* [Excerpted text]
Diabetes is a disease characterized by metabolic dysregulation. It occurs worldwide, and the number of people with diabetes is estimated to increase dramatically from 171 million in 2000 to 366 million in 2030 [1]. One-third of diabetic people develop some degree of diabetic retinopathy (DR), which has become the leading cause of vision loss in working-age adults [2]. It is important to detect the early signs of DR to facilitate timely monitoring and referral.

Clinical features of DR are undetectable at early stages. Traditional methods for evaluating DR, including slit-lamp biomicroscopy and stereo fundus photography, are relatively insensitive to small pathological changes in the retina. In addition, highly sensitive fluorescein angiography is invasive and not suitable for repeated examination. Optical coherence tomography (OCT) is a rapid, noninvasive, and useful imaging technology for cross-sectional and tomographic imaging in biological tissues, which is especially useful for quantitative and qualitative assessment of macula [3, 4]. OCT can provide objective documentation of retinal structural changes in eyes with DR even when the changes are not evident through slit-lamp biomicroscopy or angiography [5, 6].

Several studies have elucidated changes in the retinal thicknesses in patients with diabetes. Increases or decreases in retinal thickness have been reported in diabetes with or without DR, respectively, and various mechanisms have been proposed to be responsible for these changes [7-9]. The purpose of this study was to quantify the differences in retinal thickness between healthy individuals and individuals with diabetes without DR. In addition, our study evaluated the association of retinal thickness with age, gender, duration of diabetes, and glycated haemoglobin (HbA1c) levels.

2. Methods

This was a single-centre, retrospective cross-sectional case series performed at the Department of Ophthalmology, Ninth People's Hospital, Shanghai JiaoTong University, School of Medicine, from February 1, 2016, to July 15, 2016. The study was approved by the institute's ethics committee. Informed consent was provided by each subject for participation in the study.

2.1. Subjects. A total of 86 eyes of 43 patients with type 2 diabetes mellitus (group A) and the same number of samples in healthy subjects (group B, control group) were recruited. All participants underwent a comprehensive ophthalmologic examination consisting of visual acuity assessment (best corrected visual acuity [BCVA]), intraocular pressure (IOP) assessment, slit-lamp biomicroscopy combined with retinoscope, and fundus fluorescein angiography (FFA). The levels of peripheral fasting blood glucose (Portable Blood Glucose Meters; Johnson OneTouch Ultra; Johnson & Johnson Co, NJ, USA) and glycated haemoglobin A1C (HbA1c) were also simultaneously measured. The measurement method of HbA1c was high-pressure liquid chromatography (HPLC; Bio-rad Variant II; Bio-rad Co, CA, USA). This detection method is relatively accurate and stable, which has been widely used in routine screening for diabetes in China [10, 11].

* [Work to complete]
List every examination that the excerpt on retinal thickness in diabetes includes in the comprehensive ophthalmologic examination given to all participants.

* [Given entries]
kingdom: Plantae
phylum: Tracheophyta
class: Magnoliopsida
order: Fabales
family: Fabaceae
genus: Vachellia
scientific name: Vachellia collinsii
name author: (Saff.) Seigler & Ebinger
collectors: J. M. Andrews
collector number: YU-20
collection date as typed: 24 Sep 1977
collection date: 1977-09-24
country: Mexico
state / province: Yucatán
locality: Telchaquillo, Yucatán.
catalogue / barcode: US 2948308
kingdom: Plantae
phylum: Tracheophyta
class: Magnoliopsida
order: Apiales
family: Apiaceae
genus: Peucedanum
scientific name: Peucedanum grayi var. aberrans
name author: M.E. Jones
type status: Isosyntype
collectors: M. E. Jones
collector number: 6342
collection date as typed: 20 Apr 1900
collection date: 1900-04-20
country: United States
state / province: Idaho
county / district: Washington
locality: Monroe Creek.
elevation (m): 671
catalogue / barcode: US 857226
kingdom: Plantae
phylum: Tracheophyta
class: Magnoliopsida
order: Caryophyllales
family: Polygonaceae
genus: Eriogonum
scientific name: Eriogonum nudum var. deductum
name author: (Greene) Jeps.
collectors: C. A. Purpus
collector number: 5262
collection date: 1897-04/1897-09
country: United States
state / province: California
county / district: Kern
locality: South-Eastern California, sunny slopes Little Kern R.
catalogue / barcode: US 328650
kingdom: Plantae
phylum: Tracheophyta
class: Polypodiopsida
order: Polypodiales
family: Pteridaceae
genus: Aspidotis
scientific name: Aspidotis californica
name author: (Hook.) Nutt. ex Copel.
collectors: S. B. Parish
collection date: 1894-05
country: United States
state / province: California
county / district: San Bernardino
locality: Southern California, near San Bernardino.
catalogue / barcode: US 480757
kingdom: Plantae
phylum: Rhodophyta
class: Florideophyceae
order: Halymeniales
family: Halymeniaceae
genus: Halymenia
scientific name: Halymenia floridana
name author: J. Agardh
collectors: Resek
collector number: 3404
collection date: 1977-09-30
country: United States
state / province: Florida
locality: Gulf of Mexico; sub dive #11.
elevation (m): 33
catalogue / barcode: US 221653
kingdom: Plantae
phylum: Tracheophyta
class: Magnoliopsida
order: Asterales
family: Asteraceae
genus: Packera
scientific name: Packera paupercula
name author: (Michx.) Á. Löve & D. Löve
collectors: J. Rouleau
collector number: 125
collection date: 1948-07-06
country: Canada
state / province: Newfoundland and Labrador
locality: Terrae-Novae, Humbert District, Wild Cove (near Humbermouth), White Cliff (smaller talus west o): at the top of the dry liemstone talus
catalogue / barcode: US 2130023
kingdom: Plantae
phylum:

* [Solved problem]
- Visual acuity assessment (best corrected visual acuity, BCVA)
- Intraocular pressure (IOP) assessment
- Slit-lamp biomicroscopy combined with retinoscope
- Fundus fluorescein angiography (FFA)